• _BRIEF_:
An exact transcript of every entry is required, without any of the pictures.

• _Records excerpted from a collection_:
==============================
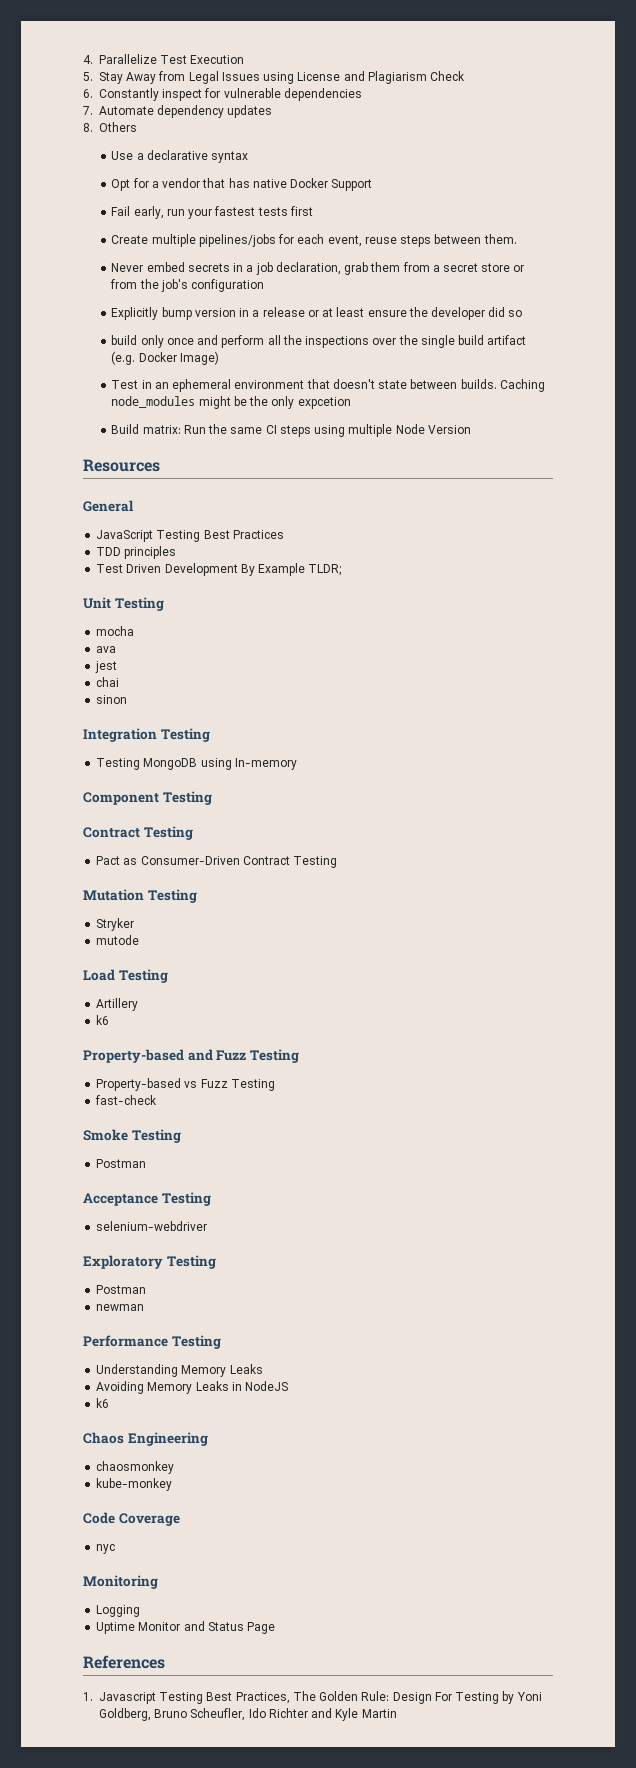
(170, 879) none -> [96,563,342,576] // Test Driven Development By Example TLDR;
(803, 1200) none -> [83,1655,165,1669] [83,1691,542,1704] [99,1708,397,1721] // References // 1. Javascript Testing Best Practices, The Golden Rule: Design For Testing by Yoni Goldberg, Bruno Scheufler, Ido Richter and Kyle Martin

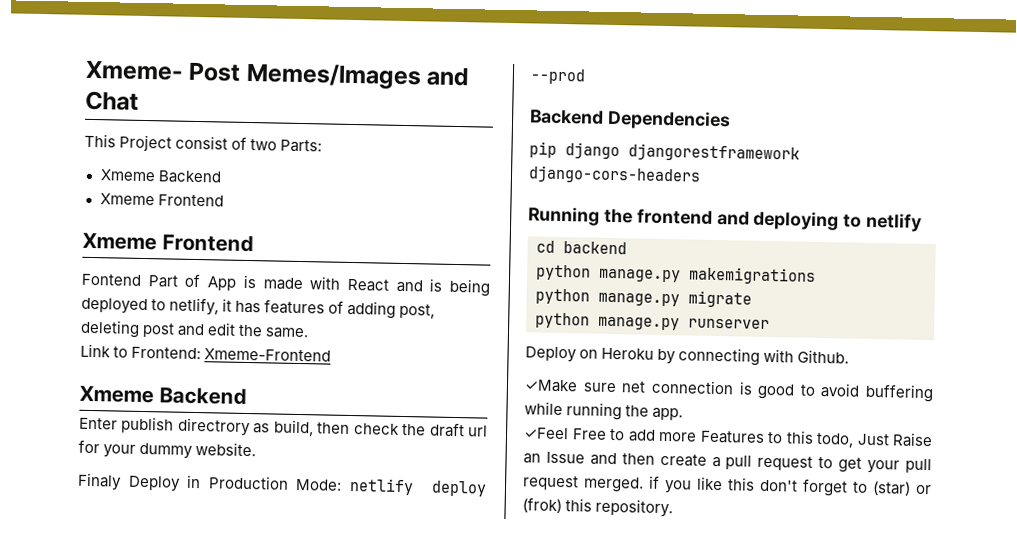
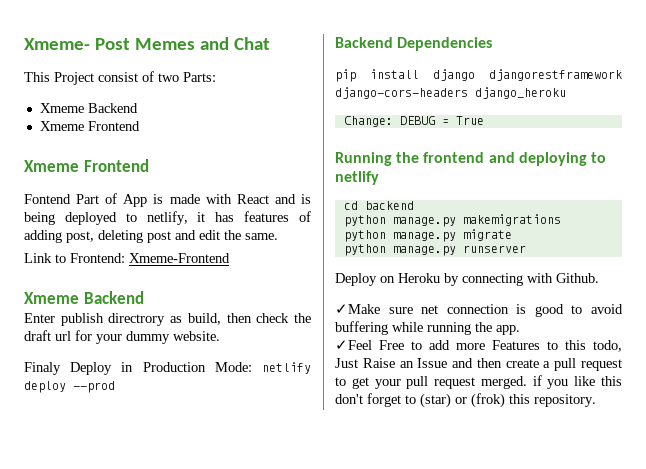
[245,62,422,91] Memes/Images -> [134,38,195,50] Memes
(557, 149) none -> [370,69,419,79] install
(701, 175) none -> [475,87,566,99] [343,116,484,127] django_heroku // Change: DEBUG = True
==============================
• _WRITTEN RESPONSE_:
(170, 879) none -> [96,563,342,576] // Test Driven Development By Example TLDR;
(803, 1200) none -> [83,1655,165,1669] [83,1691,542,1704] [99,1708,397,1721] // References // 1. Javascript Testing Best Practices, The Golden Rule: Design For Testing by Yoni Goldberg, Bruno Scheufler, Ido Richter and Kyle Martin

[245,62,422,91] Memes/Images -> [134,38,195,50] Memes
(557, 149) none -> [370,69,419,79] install
(701, 175) none -> [475,87,566,99] [343,116,484,127] django_heroku // Change: DEBUG = True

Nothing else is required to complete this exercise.